Mendel parle de papillons avec sa petite amie (jouée par Alexia Rasmussen) à New York. | Photo gracieuseté de Sundance Institute/Alexis Gambis
« Si vous allez dans un laboratoire de recherche aujourd’hui, vous y verrez plein de gens du monde entier qui viennent migrer pour des raisons professionnelles », a déclaré Gambis. « C’est un type de migration différent qui se produit aux États-Unis. » L’histoire de Mendel est un regard intime sur les conséquences émotionnelles qui suivent un choix souverain, et c’est sa négociation entre identité et appartenance qui rend ce film si viscéral.
Gambis espère que les téléspectateurs s’éloigneront Fils des monarques avec une appréciation plus profonde de la façon dont nous sommes tous des animaux, non seulement au sein d’un écosystème spécifique, mais aussi en tant que créatures aussi dépendantes de la migration que les autres espèces. En tant qu’immigré basé à Brooklyn, aux prises avec le paradoxe de l’appartenance culturelle – déchiré entre ses identités française, vénézuélienne et américaine – il encourage le public à réfléchir de manière critique à qui il est et d’où il vient.

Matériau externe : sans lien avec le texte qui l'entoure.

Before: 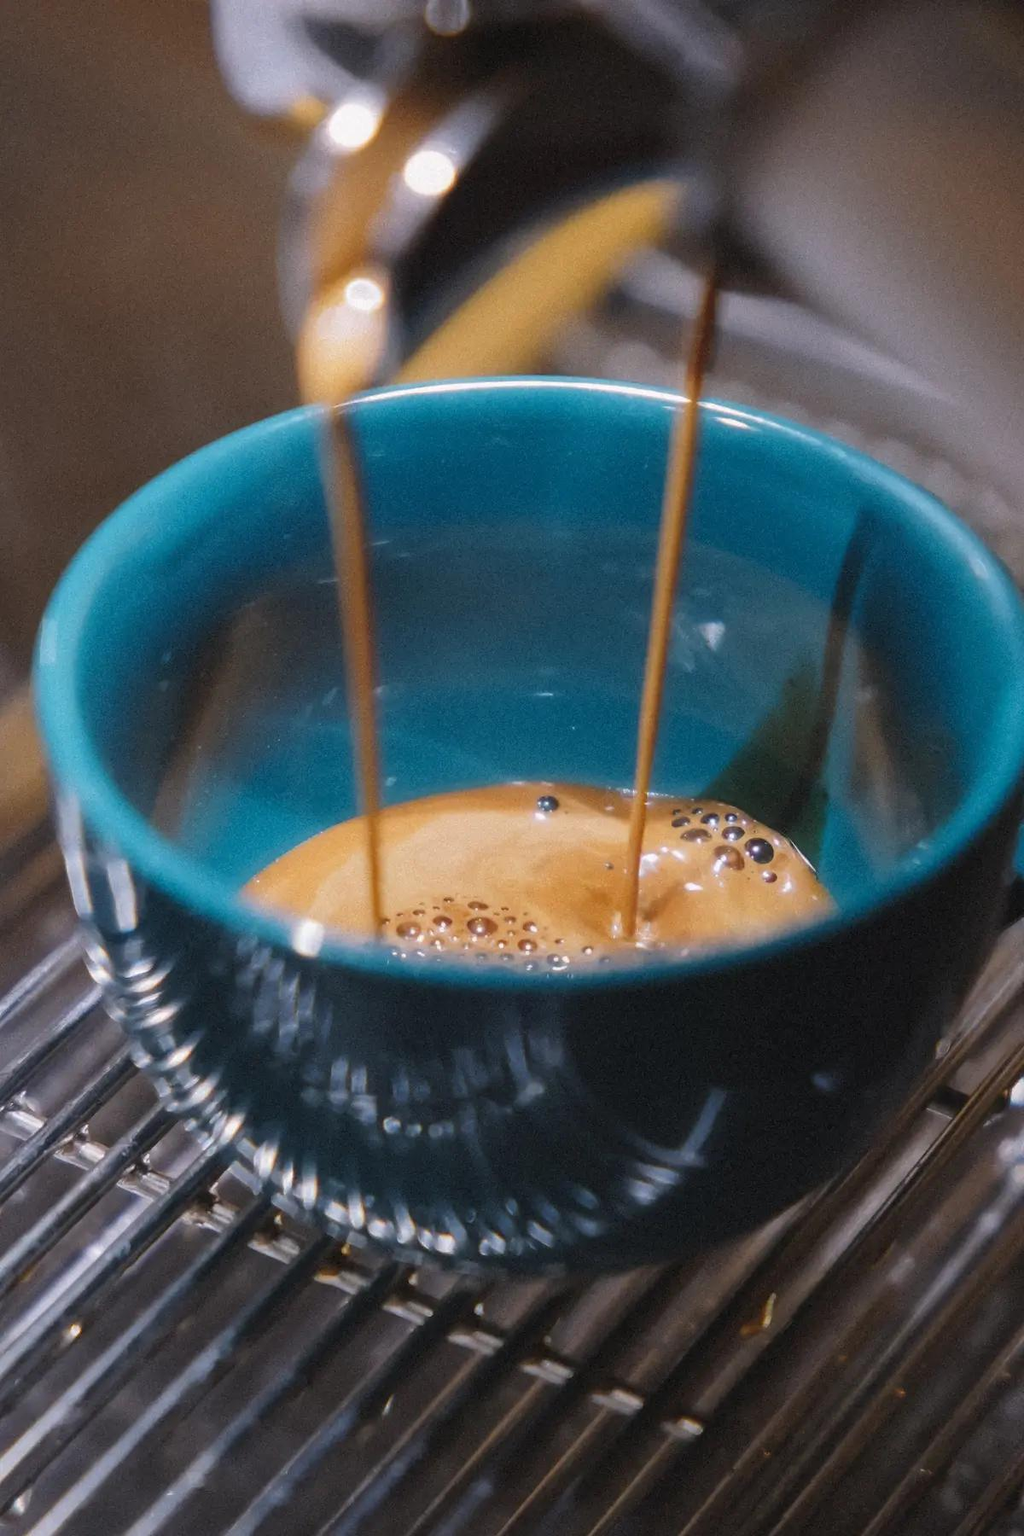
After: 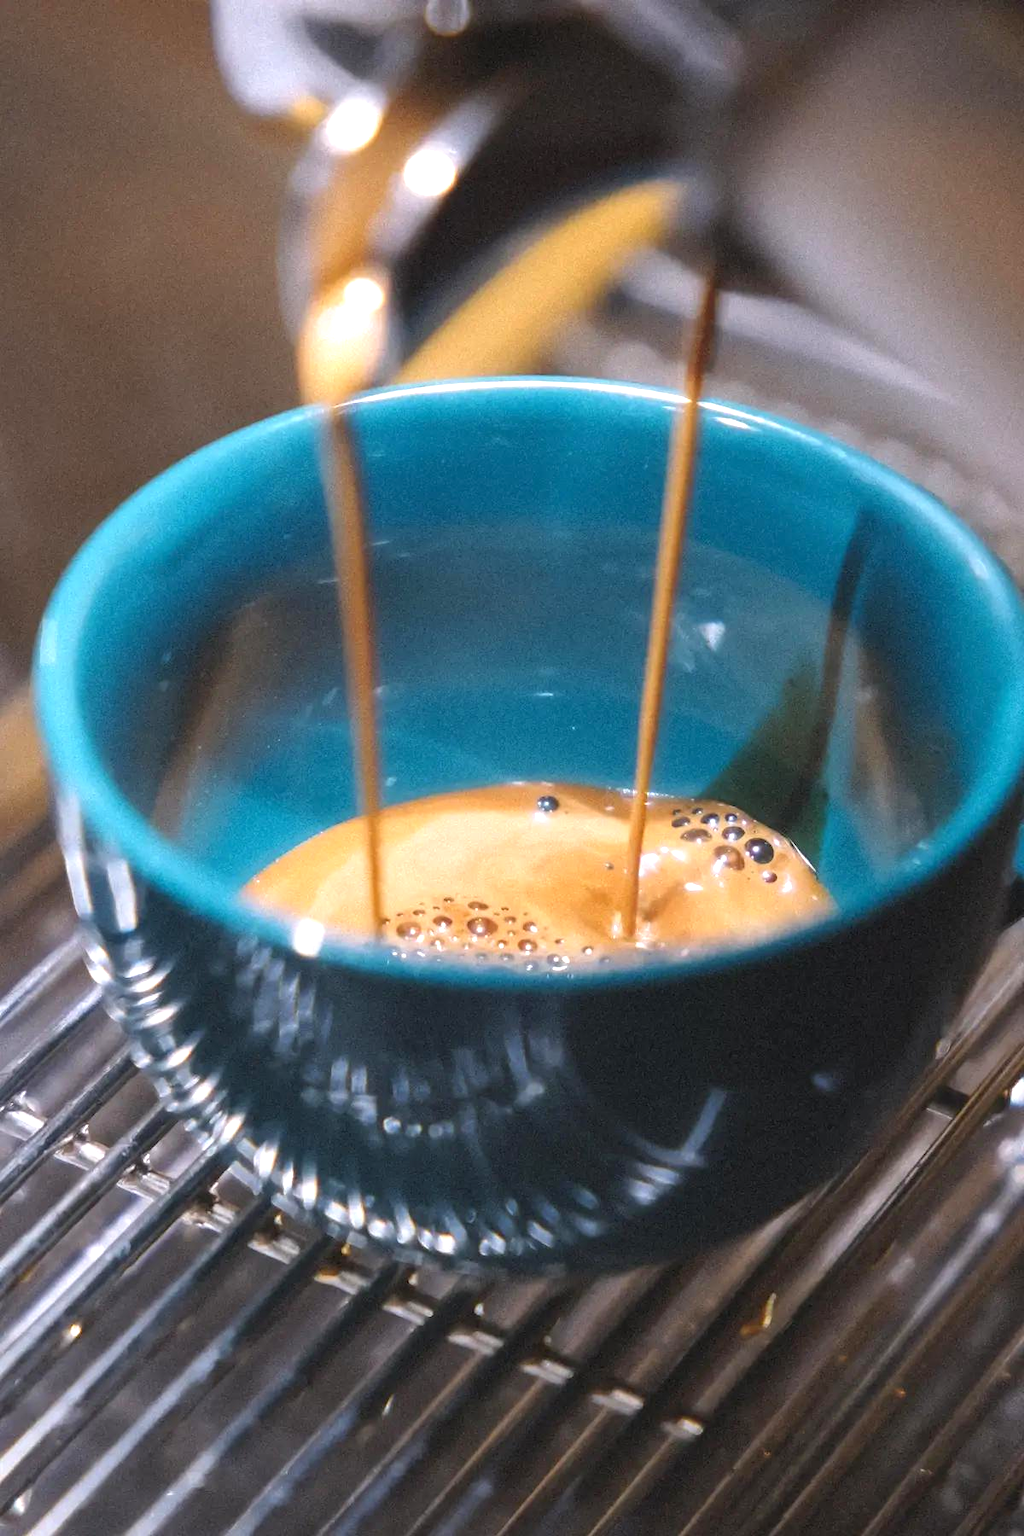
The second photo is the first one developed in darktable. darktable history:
exposure: exposure 0.769 EV, compensate highlight preservation false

« J’espère que les gens comprennent que la migration est fluide », a déclaré Gambis. « Vous pouvez partir et revenir…. Peut-être que nous ne savons pas où finit Mendel, mais il flotte comme un papillon. Il est au Mexique, il est à New York – il n’y a pas de permanence. Tout est cyclique. Bien sûr, c’est un certain type de migration, car il y a certains (migrants) qui ne peuvent pas rentrer chez eux. Mais je tiens à souligner que dans le monde animal, la migration est cyclique, et j’espère que les gens pourront s’identifier à cela et comprendre que la migration est belle.